The FSB said councils supplied it the information and figures revealed through the Freedom of Information Act.
The Manchester Evening News has contacted Bury, Bolton, Salford, Wigan, Stockport and Manchester councils for comment.
A Bolton Council spokesman said: “Bolton Council will always address safety issues within our Code of Practice guidelines and we have a low number of at-fault claims. The actual condition of Bolton’s highways, as independently surveyed, is well above the national average for good condition. With limited budgets, we will continue to target maintenance work to where it is most needed and where it provides the best value for residents.”
Julie Middlehurst, assistant director for infrastructure at Wigan, said: “Wigan Council follows the Department for Transport (DfT) guidance in the management and maintenance of our highways infrastructure. This includes prioritising the available funding into planned surfacing and preventative maintenance treatments that both help to prevent and reduce the number of highway defects occurring in the first place.
“This approach has resulted in the annual DfT road condition surveys showing Wigan Borough’s roads as some of the best both regionally and nationally, benefiting our businesses and residents and the 2021/22 financial year saw a decrease in the number of overall highway defects being identified for repair. Where defects have been identified, we remain committed to acting promptly to repair these and are grateful for all reports we receive.”

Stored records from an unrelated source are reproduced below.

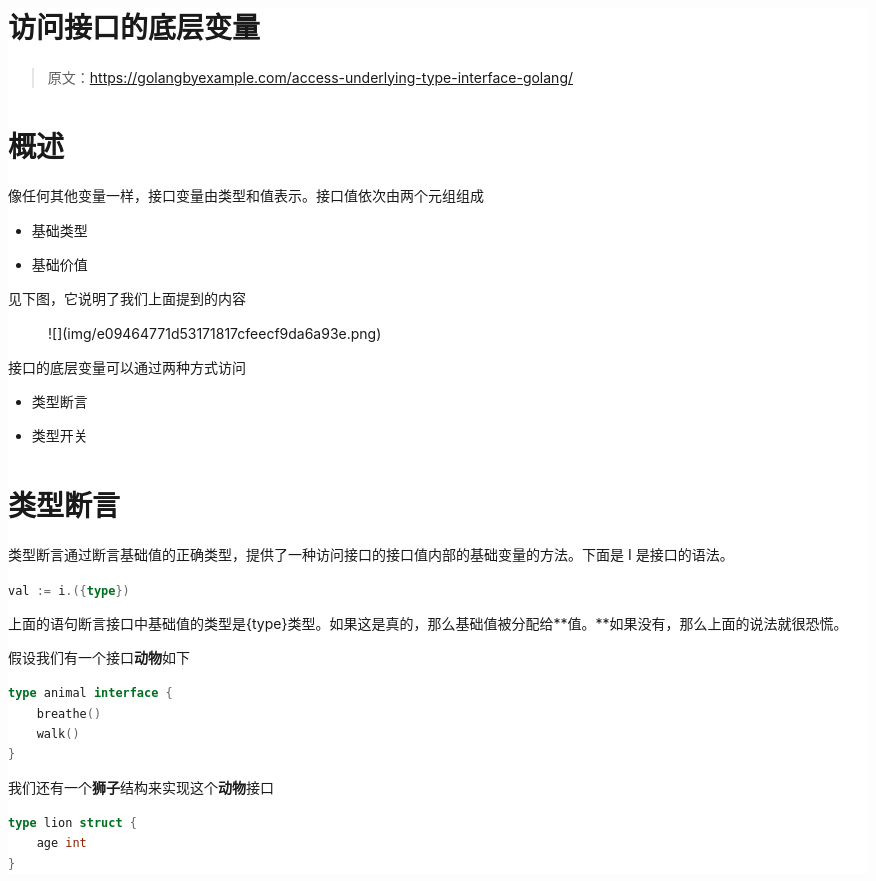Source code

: # 访问接口的底层变量

> 原文：<https://golangbyexample.com/access-underlying-type-interface-golang/>

# **概述**

像任何其他变量一样，接口变量由类型和值表示。接口值依次由两个元组组成

*   基础类型

*   基础价值

见下图，它说明了我们上面提到的内容

<figure class="wp-block-image size-large">![](img/e09464771d53171817cfeecf9da6a93e.png)</figure>

接口的底层变量可以通过两种方式访问

*   类型断言

*   类型开关

# **类型断言**

类型断言通过断言基础值的正确类型，提供了一种访问接口的接口值内部的基础变量的方法。下面是 I 是接口的语法。

```go
val := i.({type})
```

上面的语句断言接口中基础值的类型是{type}类型。如果这是真的，那么基础值被分配给**值。**如果没有，那么上面的说法就很恐慌。

假设我们有一个接口**动物**如下

```go
type animal interface {
    breathe()
    walk()
}
```

我们还有一个**狮子**结构来实现这个**动物**接口

```go
type lion struct {
    age int
}
```
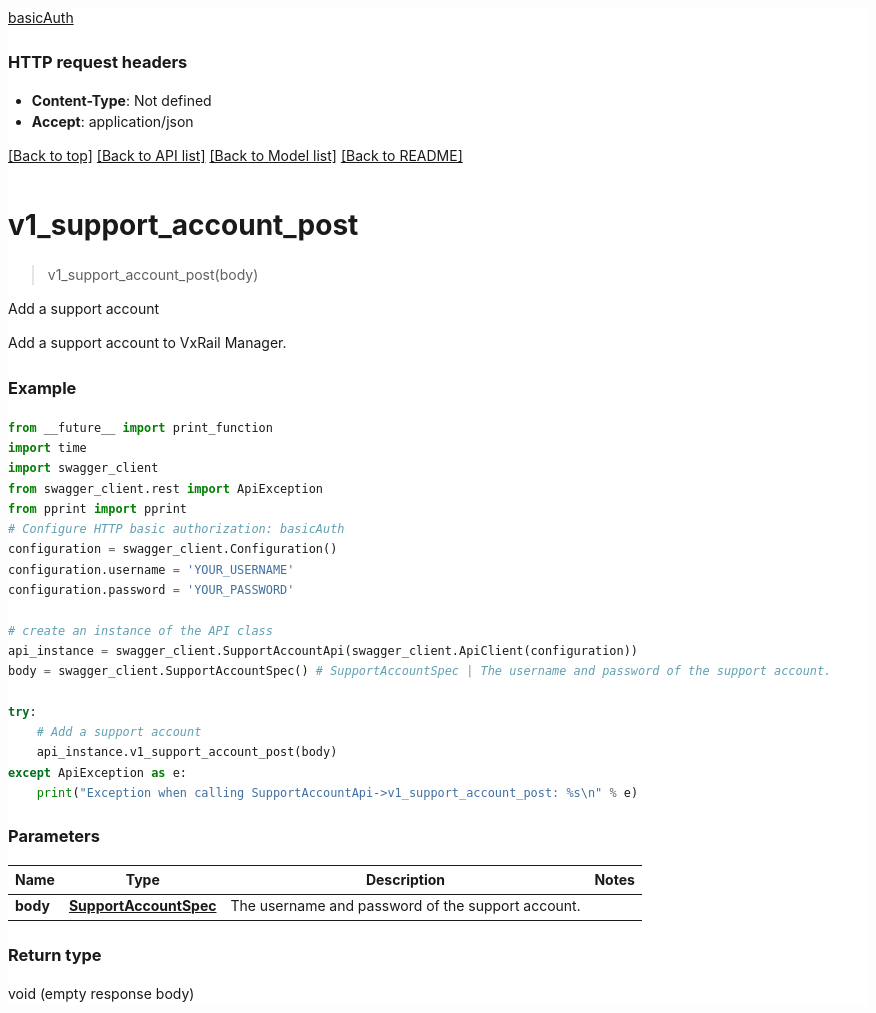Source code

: [basicAuth](../README.md#basicAuth)

### HTTP request headers

 - **Content-Type**: Not defined
 - **Accept**: application/json

[[Back to top]](#) [[Back to API list]](../README.md#documentation-for-api-endpoints) [[Back to Model list]](../README.md#documentation-for-models) [[Back to README]](../README.md)

# **v1_support_account_post**
> v1_support_account_post(body)

Add a support account

Add a support account to VxRail Manager.

### Example
```python
from __future__ import print_function
import time
import swagger_client
from swagger_client.rest import ApiException
from pprint import pprint
# Configure HTTP basic authorization: basicAuth
configuration = swagger_client.Configuration()
configuration.username = 'YOUR_USERNAME'
configuration.password = 'YOUR_PASSWORD'

# create an instance of the API class
api_instance = swagger_client.SupportAccountApi(swagger_client.ApiClient(configuration))
body = swagger_client.SupportAccountSpec() # SupportAccountSpec | The username and password of the support account.

try:
    # Add a support account
    api_instance.v1_support_account_post(body)
except ApiException as e:
    print("Exception when calling SupportAccountApi->v1_support_account_post: %s\n" % e)
```

### Parameters

Name | Type | Description  | Notes
------------- | ------------- | ------------- | -------------
 **body** | [**SupportAccountSpec**](SupportAccountSpec.md)| The username and password of the support account. | 

### Return type

void (empty response body)

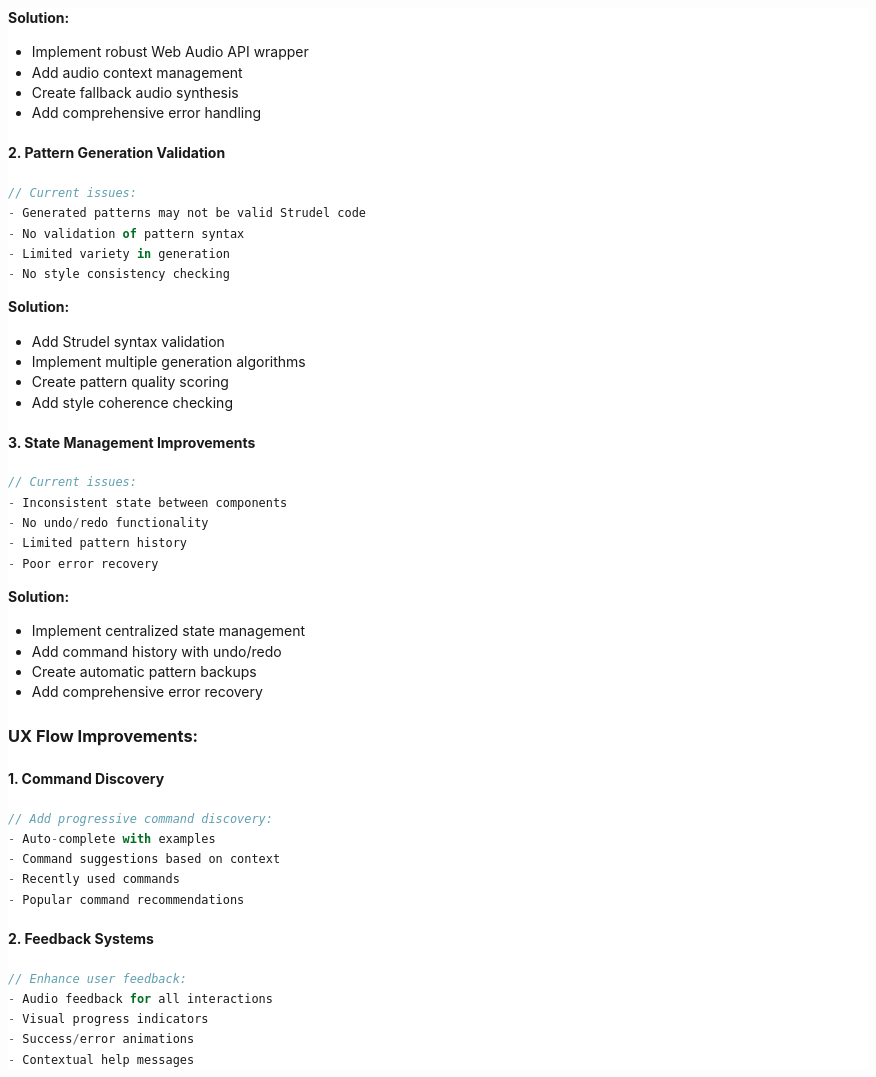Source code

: **Solution:**
- Implement robust Web Audio API wrapper
- Add audio context management
- Create fallback audio synthesis
- Add comprehensive error handling

#### **2. Pattern Generation Validation**
```javascript
// Current issues:
- Generated patterns may not be valid Strudel code
- No validation of pattern syntax
- Limited variety in generation
- No style consistency checking
```

**Solution:**
- Add Strudel syntax validation
- Implement multiple generation algorithms
- Create pattern quality scoring
- Add style coherence checking

#### **3. State Management Improvements**
```javascript
// Current issues:
- Inconsistent state between components
- No undo/redo functionality
- Limited pattern history
- Poor error recovery
```

**Solution:**
- Implement centralized state management
- Add command history with undo/redo
- Create automatic pattern backups
- Add comprehensive error recovery

### **UX Flow Improvements:**

#### **1. Command Discovery**
```javascript
// Add progressive command discovery:
- Auto-complete with examples
- Command suggestions based on context
- Recently used commands
- Popular command recommendations
```

#### **2. Feedback Systems**
```javascript
// Enhance user feedback:
- Audio feedback for all interactions
- Visual progress indicators
- Success/error animations
- Contextual help messages
```
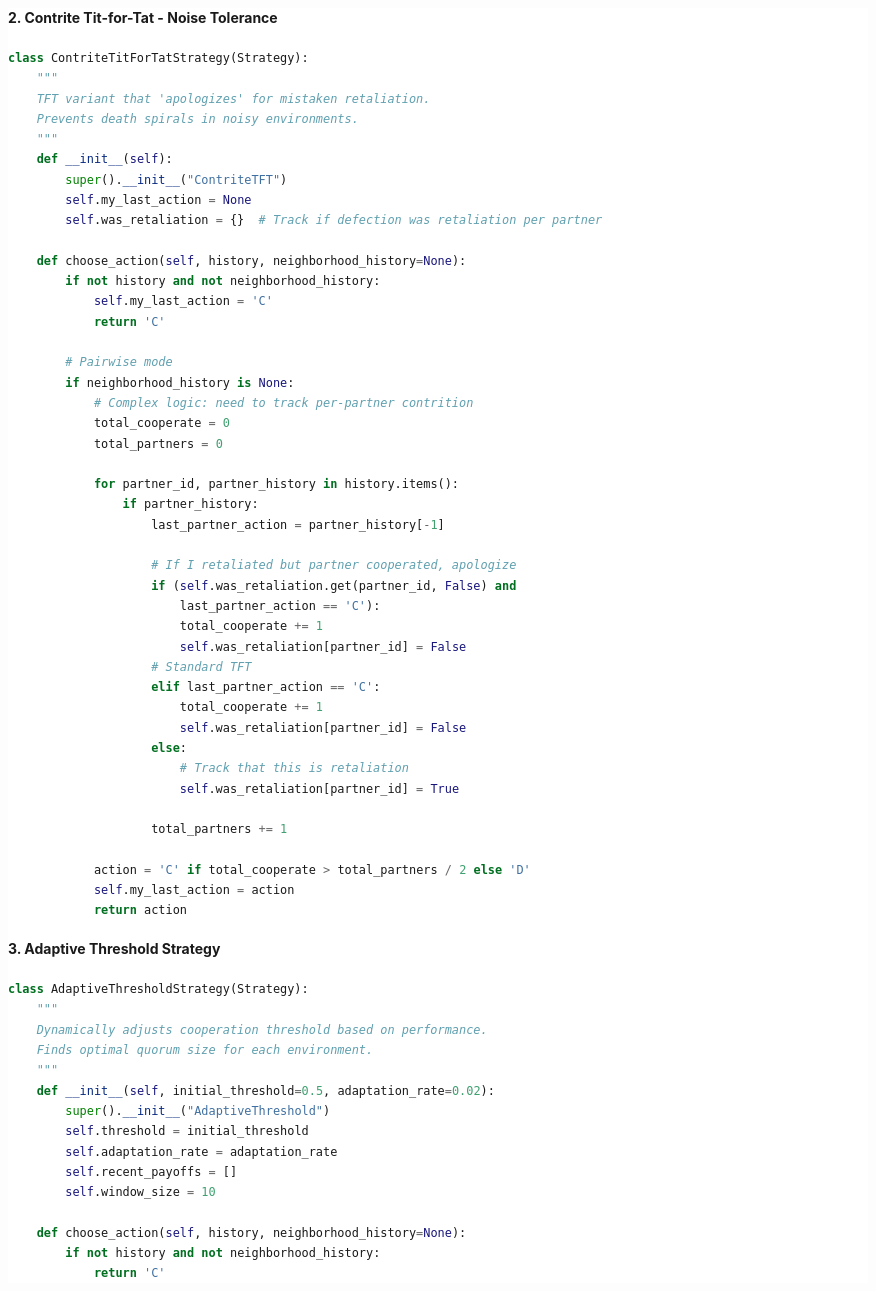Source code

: #### 2. Contrite Tit-for-Tat - Noise Tolerance
```python
class ContriteTitForTatStrategy(Strategy):
    """
    TFT variant that 'apologizes' for mistaken retaliation.
    Prevents death spirals in noisy environments.
    """
    def __init__(self):
        super().__init__("ContriteTFT")
        self.my_last_action = None
        self.was_retaliation = {}  # Track if defection was retaliation per partner
    
    def choose_action(self, history, neighborhood_history=None):
        if not history and not neighborhood_history:
            self.my_last_action = 'C'
            return 'C'
        
        # Pairwise mode
        if neighborhood_history is None:
            # Complex logic: need to track per-partner contrition
            total_cooperate = 0
            total_partners = 0
            
            for partner_id, partner_history in history.items():
                if partner_history:
                    last_partner_action = partner_history[-1]
                    
                    # If I retaliated but partner cooperated, apologize
                    if (self.was_retaliation.get(partner_id, False) and 
                        last_partner_action == 'C'):
                        total_cooperate += 1
                        self.was_retaliation[partner_id] = False
                    # Standard TFT
                    elif last_partner_action == 'C':
                        total_cooperate += 1
                        self.was_retaliation[partner_id] = False
                    else:
                        # Track that this is retaliation
                        self.was_retaliation[partner_id] = True
                    
                    total_partners += 1
            
            action = 'C' if total_cooperate > total_partners / 2 else 'D'
            self.my_last_action = action
            return action
```

#### 3. Adaptive Threshold Strategy
```python
class AdaptiveThresholdStrategy(Strategy):
    """
    Dynamically adjusts cooperation threshold based on performance.
    Finds optimal quorum size for each environment.
    """
    def __init__(self, initial_threshold=0.5, adaptation_rate=0.02):
        super().__init__("AdaptiveThreshold")
        self.threshold = initial_threshold
        self.adaptation_rate = adaptation_rate
        self.recent_payoffs = []
        self.window_size = 10
        
    def choose_action(self, history, neighborhood_history=None):
        if not history and not neighborhood_history:
            return 'C'
```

In Salford, coun Mike McCusker said: “Over the last 10 years Salford has invested heavily in repairing and resurfacing roads and continues to work tirelessly to do so, along with investing millions in building new cycle lanes on key routes to meet increased demand for cycling. This research shows Salford received the fewest legal claims in Greater Manchester and has the lowest underspend which reflects our commitment to maintaining and improving our roads despite significant budget challenges.”
Coun Grace Baynham, Cabinet Member for Highways, Parks and Leisure Services at Stockport council, said: “The council continues to invest in maintaining its roads in the borough which are generally in an excellent condition and it will carry on this important work moving forwards. As part of our 10-year Highways Investment Programme, which began in 2014, the council has carried out a range of repairs from patching to resurfacing.
“This work has provided a long-term solution to the deterioration of our highway network and has resulted in vast improvements for all of our local residents and road users. In addition, the council has a first-class system in place making it easy for our residents to report any issues they come across whilst on their journey through Stockport.
“The figure quoted by the FSB has been provided by the council and includes all service requests, including complaints, which have been received via various sources. Service requests are when the council is notified of an issue on the highway and they are different than complaints. Looking at the data further, although the number of times that potholes have been reported is high, the number of compensation claims are not because some potholes may have been reported by more than one resident.”